Was das zentrale Thema meines Vortrags in Rom betrifft: Ich weiß, dass Menschen mitunter sogar so verzweifelt sind, dass der Wunsch nach Selbsttötung aufkommt. Und ich bin überzeugt davon, dass diesen Menschen Wege zu einem anderen Leben aufzuzeigen sind! Hilfen sind dabei gefragt, menschliche Zuwendung und professionelle Begleitung — nicht aber verbesserte Möglichkeiten zur Selbsttötung. Diesen Standpunkt habe ich wiederholt in Gesprächen in Rom verdeutlicht, nicht nur im Anschluss an meinen Vortrag im Gedankenaustausch mit verschiedenen Gästen.

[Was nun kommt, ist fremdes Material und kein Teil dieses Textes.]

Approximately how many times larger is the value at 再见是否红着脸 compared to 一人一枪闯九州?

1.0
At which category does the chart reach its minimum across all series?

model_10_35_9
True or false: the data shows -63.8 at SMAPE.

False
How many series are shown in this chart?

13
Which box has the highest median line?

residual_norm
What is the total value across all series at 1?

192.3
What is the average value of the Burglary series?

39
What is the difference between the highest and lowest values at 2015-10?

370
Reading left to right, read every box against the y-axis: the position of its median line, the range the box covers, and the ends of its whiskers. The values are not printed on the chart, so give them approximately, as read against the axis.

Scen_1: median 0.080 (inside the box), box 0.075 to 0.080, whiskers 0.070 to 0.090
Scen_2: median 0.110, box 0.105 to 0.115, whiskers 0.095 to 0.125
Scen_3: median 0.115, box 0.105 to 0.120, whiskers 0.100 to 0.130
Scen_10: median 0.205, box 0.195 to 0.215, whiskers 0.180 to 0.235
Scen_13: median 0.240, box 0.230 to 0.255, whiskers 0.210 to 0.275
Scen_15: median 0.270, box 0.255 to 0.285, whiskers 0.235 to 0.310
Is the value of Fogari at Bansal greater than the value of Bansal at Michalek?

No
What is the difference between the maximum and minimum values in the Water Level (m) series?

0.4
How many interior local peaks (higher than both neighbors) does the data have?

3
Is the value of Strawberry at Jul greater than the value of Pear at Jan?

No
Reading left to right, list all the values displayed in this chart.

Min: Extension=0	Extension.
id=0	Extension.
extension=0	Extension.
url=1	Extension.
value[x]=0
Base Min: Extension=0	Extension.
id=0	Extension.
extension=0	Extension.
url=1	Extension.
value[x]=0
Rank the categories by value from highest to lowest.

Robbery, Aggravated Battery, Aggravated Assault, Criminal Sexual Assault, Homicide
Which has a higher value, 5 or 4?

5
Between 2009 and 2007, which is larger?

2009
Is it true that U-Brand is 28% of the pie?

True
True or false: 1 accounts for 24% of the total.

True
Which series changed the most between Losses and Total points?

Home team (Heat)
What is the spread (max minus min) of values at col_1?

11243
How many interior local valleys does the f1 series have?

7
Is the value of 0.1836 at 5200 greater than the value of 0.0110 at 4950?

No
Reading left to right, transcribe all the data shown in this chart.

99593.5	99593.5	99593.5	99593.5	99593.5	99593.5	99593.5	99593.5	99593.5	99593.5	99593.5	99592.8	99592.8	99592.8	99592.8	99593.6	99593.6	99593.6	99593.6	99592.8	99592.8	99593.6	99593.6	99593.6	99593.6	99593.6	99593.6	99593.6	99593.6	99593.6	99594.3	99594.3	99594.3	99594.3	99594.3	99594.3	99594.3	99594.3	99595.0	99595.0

So habe ich mit Dr. Mariella Enoc auch über die Palliativ- und Hospizversorgung von Kindern und Jugendlichen gesprochen, als ich das "Ospedale Pediatrico Bambino Gesú" be-suchte. Dr. Enoc ist im größten Kinderkrankenhaus Europas die Verwaltungsleiterin und sprach mit Thomas Sitte, dem Vorstandsvorsitzenden der "Deutschen Palliativ Stiftung", und mir über ihre Erfahrungen auf diesem Gebiet.

Und gemeinsam mit Annette Schavan konnte ich am Tag nach meiner Rede auch mit Kurienerzbischof Monsignore Vincenzo Paglia, dem Präsidenten der "Päpstlichen Akademie für das Leben", über eine menschenwürdige Versorgung sterbender und schwerstkranker Menschen sprechen.

Ich war dankbar, mich in Rom so eingehend zu diesem wichtigen Thema austauschen zu können!

Der Kalender ist auch auf meinen Dienstreisen dicht "getaktet": Beatrice Lorenzin, die italienische Gesundheitsministerin, begrüßte mich als Amtskollegen zu einem Gespräch zum weltweiten Kampf gegen Antibiotika-Resistenzen und sprach mit mir auch über die italienische Präsidentschaft der G7 (USA, Kanada, Großbritanni-en, Japan, Frankreich, Italien, Deutschland) 2017 und die dabei geplante Behandlung globaler Gesundheitsfragen.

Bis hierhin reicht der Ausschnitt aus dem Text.